Helen has also been busy working on a play that she thinks is the greatest thing since sliced bread. And wouldn't you know it, but the paper announces the arrival of one Donald Avery (Alan Mowbray). He's a noted New York theater director who comes to the Medbury area every off-season on a hunting trip. The locals all toady up to Donald since they like the idea of having a big celebrity-type person in their midst and want him to partake of their theater culture, such as it is. Helen even tries to show her play to Avery. That's not how it works; get an agent please.

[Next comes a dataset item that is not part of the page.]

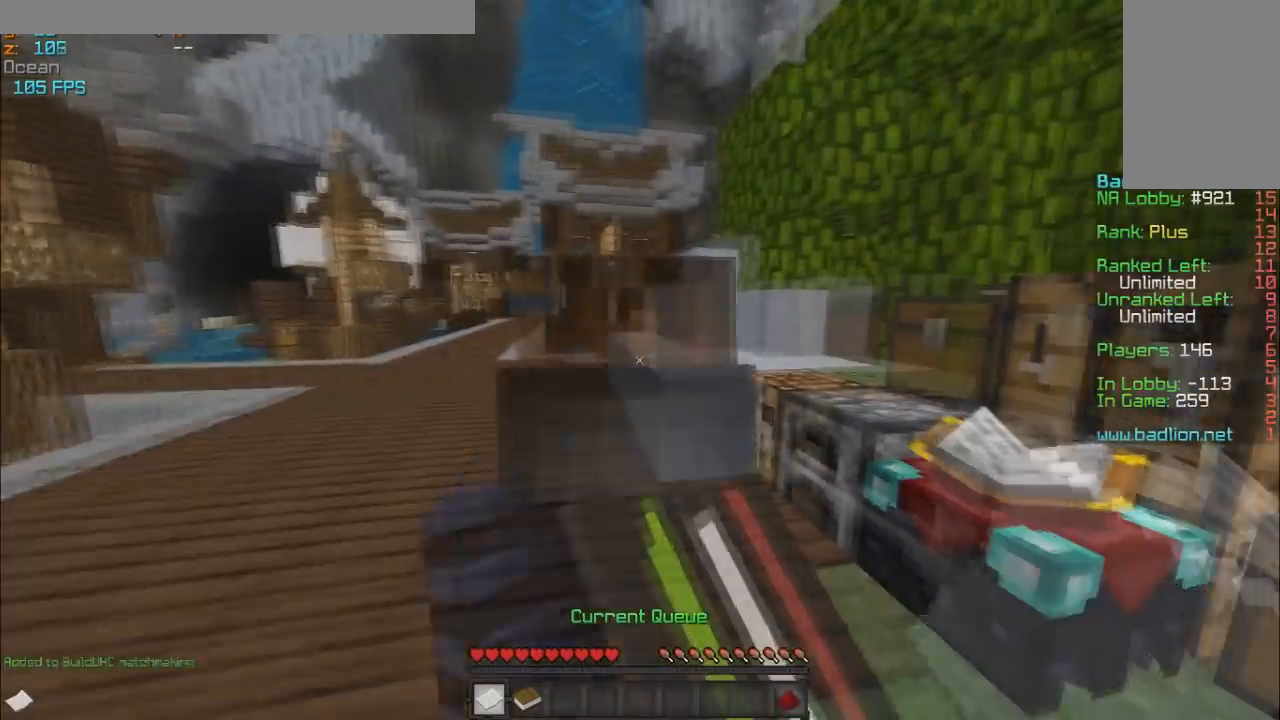
{"keys": ["w"], "mouse": ["left", "right"], "events": []}
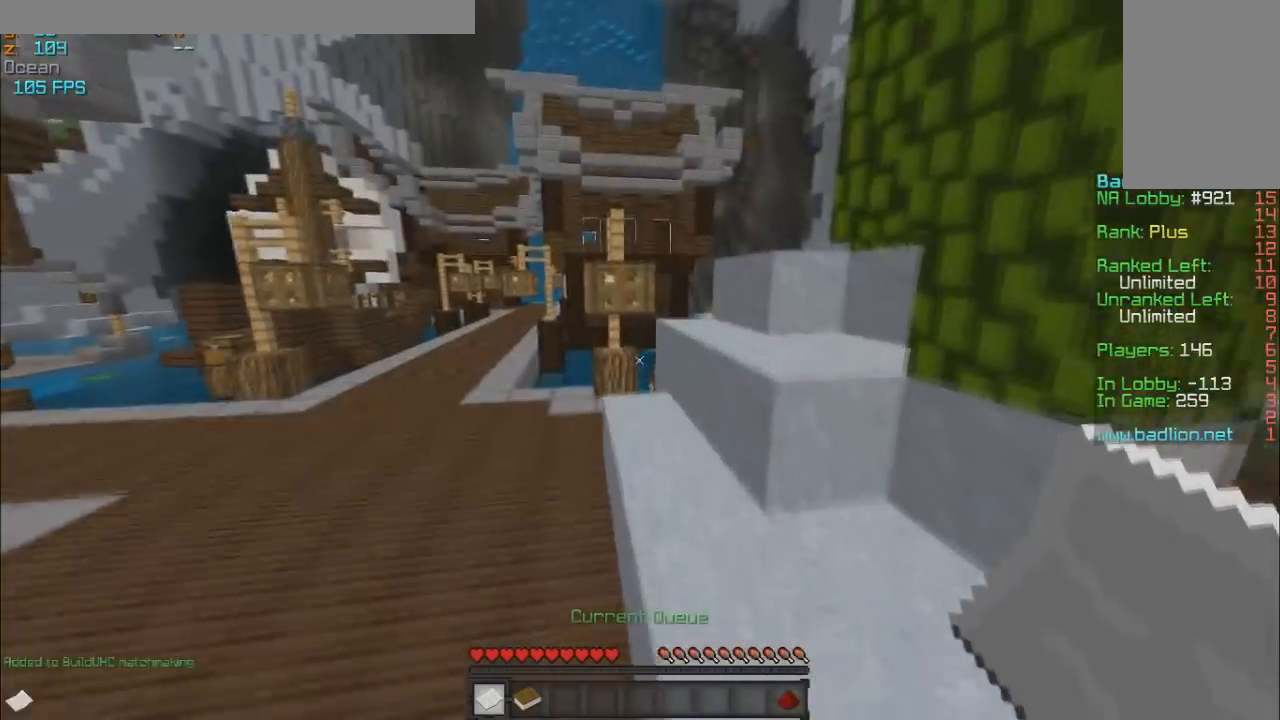
{"keys": ["w"], "mouse": ["left", "right"], "events": []}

But big-city theater life isn't the be-all and end-all that some folks in places like Medbury think it is. Right now, Avery and his producer partner Jeff Crandall (Donald MacBride) a huge problem with their big star, Charlotte Morley (Helen Vinson). Her contract is almost up and she'd like to sign with a new producer, but she still has to do one more play with Avery and Crandall before she can sign with anybody else. She's money in the bank, which is why she's got clout and why Avery and Crandall don't want her to jump ship.

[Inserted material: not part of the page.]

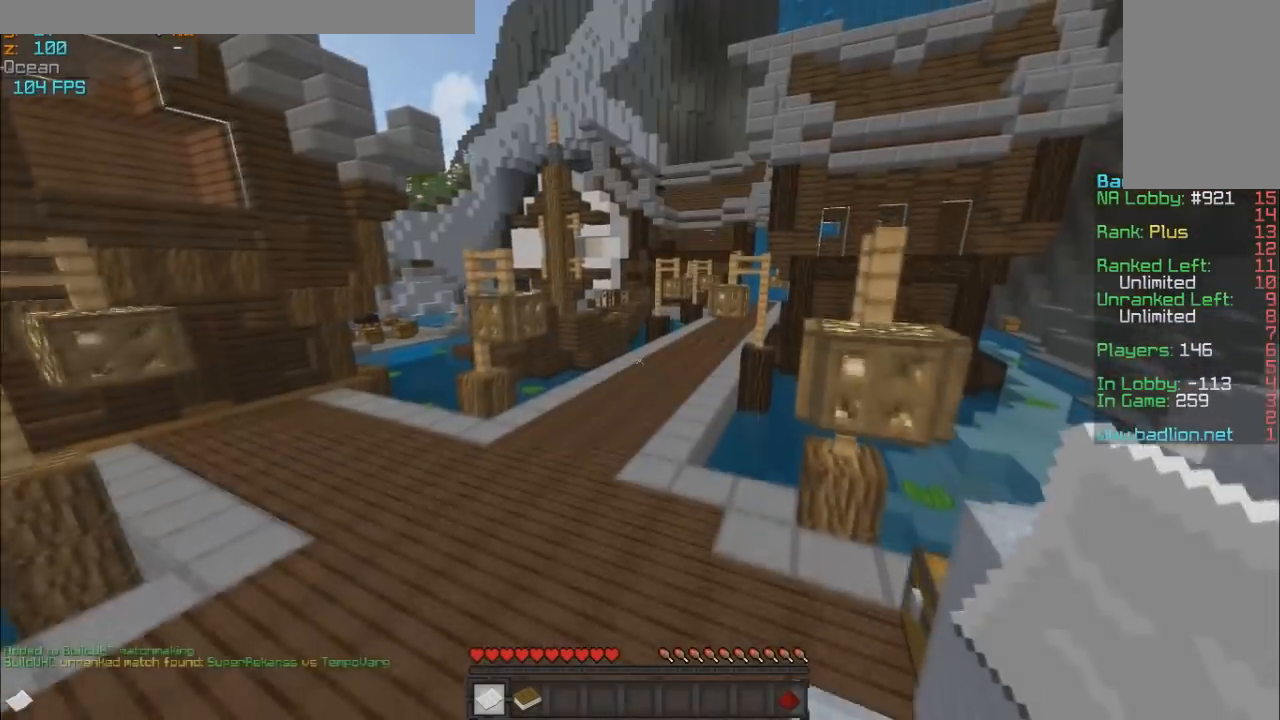
{"keys": ["w"], "mouse": ["left", "right"], "events": [[200, "a", "down"], [300, "a", "up"]]}
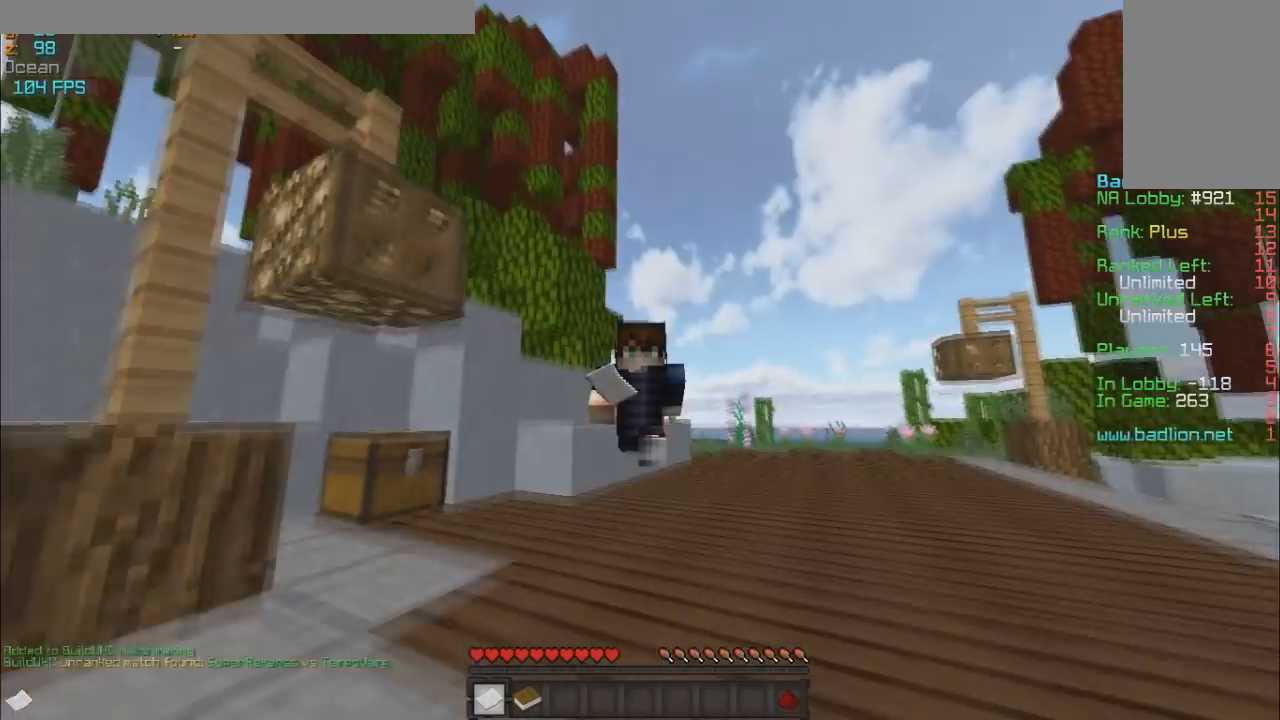
{"keys": ["w"], "mouse": ["left", "right"], "events": []}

Crandall comes up with a "brilliant" idea. The contract says Charlotte has to do the play the producers assign to her, so go look for the absolutely worst play they can find, and make Charlotte do it. When she realizes how bad it is and will want to do something else, Crandall will agree on conditin that Morley sign a new contract with them. They've found a truly awful play to assign, The End of Anything, which is the play that young Helen was working on back in Medbury and tried to show to Avery.
But two big complications happen. One is that Helen shows up after getting the check for the rights to the play. She's got stars in her eyes, and is excited that her play is getting produced. Worse, however, is that Charlotte reads the play and thinks it's the best thing she's read in a long time! So now Avery and Crandall have to figure out some way to get Charlotte off the play and keep Helen happy while other people try to put ideas in Helen's little head.
RKO, which produced Curtain Call, wasn't the biggest studio, and this sort of comedy with a pretention of being highbrow wasn't really their forte. Having said that, Curtain Call isn't bad by the standards of B movies. And it's not like you'll waste that much of your time by watching it. There are much worse ways to spend 65 minutes.